Eine entscheidende Erkenntnis liefert die TALIS-Studie der OECD. Sie hat gezeigt, dass durch Kooperation und professionelles Vertrauen auch Entlastung kommt. Den Menschen im System Schule kann man in anderen Worten also sagen: Je enger ihr zusammenarbeitet, je mehr Synergieeffekte ihr nutzt und je besser sich das Sozialkapital im System entwickelt, desto größer wird auf mittlere Sicht die Entlastung für alle Beteiligten sein. Im Moment geht in diesem System zu viel Energie dadurch verloren, dass so viele Menschen versuchen, die Probleme allein zu bewältigen. Es ist deshalb entscheidend, gemeinsam zu arbeiten und kontinuierlich im Austausch zu bleiben, um echte Ko-Konstruktion zu ermöglichen. Das sollte außerdem am besten über mehrere Ebenen geschehen, sodass nicht nur an der Schule zusammengearbeitet wird, sondern z. B. auch Schulaufsicht und Schulträger viel besser als bisher zusammenarbeiten.

Die Schulaufsicht als untergeordnete Behörde des Landes und kommunale Schulträger sind in Deutschland zwei völlig getrennte Institutionen und haben in der Vergangenheit viel zu wenig zusammengearbeitet, um Schule systematisch zu unterstützen. Wenn man da überall Zusammenarbeitsstrukturen systematisch stärkt und auch das Lernen zwischen Schulen in der Region, dann wird es für alle einfacher. So entwickeln das Schulsystem und die Einzelschule aus sich selbst heraus eine innere Resilienz gegen die Stürme unserer Zeit. Schule wird dann auch wieder handlungs- und gestaltungsfähig und kann Bildungsangebote so verändern, dass sie für die Kinder und Jugendliche in der heutigen Zeit mit den Herausforderungen wieder passen.

Liebe Frau Sliwka, wenn Sie einen Wunsch für das Schulsystem frei hätten: Welcher wäre das?

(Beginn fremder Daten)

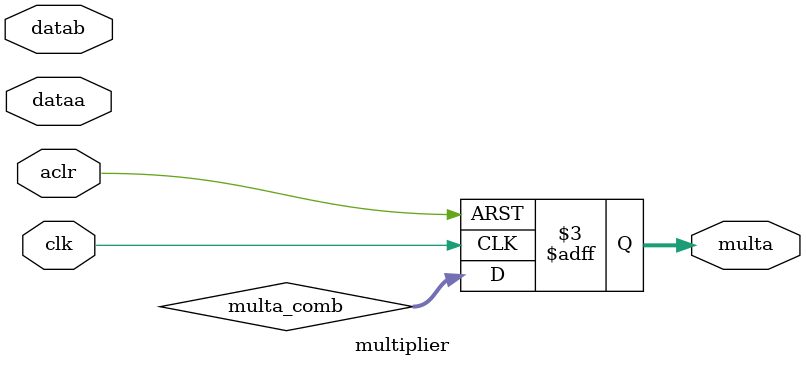
<source format=v>
module multiplier #(parameter data_width =32)
( 	input wire signed [data_width-1:0] dataa,
	input wire signed  [data_width-1:0] datab,
	input clk, aclr,
	output reg signed  [(2*data_width)-1:0] multa
);


reg signed [(2*data_width)-1:0] multa_comb, multa_complement;
wire A_is_pos, B_is_pos;
reg signed  [data_width-1:0]	dataa_comb,datab_comb;

/*checking whether input numbers are +Ve or -Ve
		//assign A_is_pos = (dataa[data_width-1]==1'b0) ? 1'b1 : 1'b0;
		//assign B_is_pos = (datab[data_width-1]==1'b0) ? 1'b1 : 1'b0;
	
	// Store the results of the operations on the current data
	//always @ (*)
	//begin
		//case({A_is_pos, B_is_pos})
		//2'b00 : begin
			//	dataa_comb = ~dataa + 1'b1;
				//datab_comb = ~datab + 1'b1;		
				//multa_complement = dataa_comb * datab_comb;	
		//		multa_comb = multa_complement;
				end
//		2'b01 : begin
//				dataa_comb = ~dataa + 1'b1;
//				datab_comb = datab;				
//				multa_complement = dataa_comb * datab_comb;
//				multa_comb = ~multa_complement + 1'b1;
//				end
//		2'b11 : begin
//				dataa_comb = dataa ;
//				datab_comb = datab ;
//				multa_complement = dataa_comb * datab_comb;	
//				multa_comb = multa_complement;
//				end
		2'b10 : begin
				dataa_comb = dataa;
				datab_comb = ~datab + 1'b1;	
				multa_complement = dataa_comb * datab_comb;
				multa_comb = ~multa_complement + 1'b1;				
				end

	endcase
	end
	*/
	
	
	
	always @ (posedge clk or negedge aclr)
	begin
		if (~aclr)
		begin
			multa <= 0;
		end
		
		else 
		begin
			multa <= multa_comb;
		end
		
	end
	
endmodule	
</source>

Wir sehen in der Wissenschaft, dass Schulentwicklung sehr viel Spaß machen kann und eine tolle und sehr befriedigende Aufgabe ist. Die Zeiten, in denen wir leben, sind nicht einfach und es gibt viele Belastungsfaktoren, aber Schulentwicklung ist an sich eine sehr hoffnungsvolle Arbeit. Und das betrifft nicht nur die Lehrkräfte, die im Team oder zusammen mit der Schulleitung arbeiten, sondern das kann man noch weiterdenken: Wo Schulentwicklung so stattfindet, dass ganz viele Gruppen und Ebenen ineinandergreifen und gemeinsam Schule weiterdenken, da liegt auch eine Keimzelle für Zukunft und Hoffnung. Schule ist ein sehr guter Ort, um sich zu engagieren, wenn man im Kleinen Zukunft gestalten will. Und sie ist auch ein Ort, wo man schnell Selbstwirksamkeit erfährt und Erfolge sichtbar sind. Dies gilt nicht nur für diejenigen, die direkt vor Ort in der Schule arbeiten, sondern auch für Menschen in der Schulaufsicht, in Behörden, Ministerien oder bei Schulträgern. Ebenso können auch Ehrenamtliche, die sich in der Schule engagieren möchten, an dieser Stelle mitarbeiten und mitgestalten.

Vielen Dank für das Gespräch, liebe Frau Sliwka.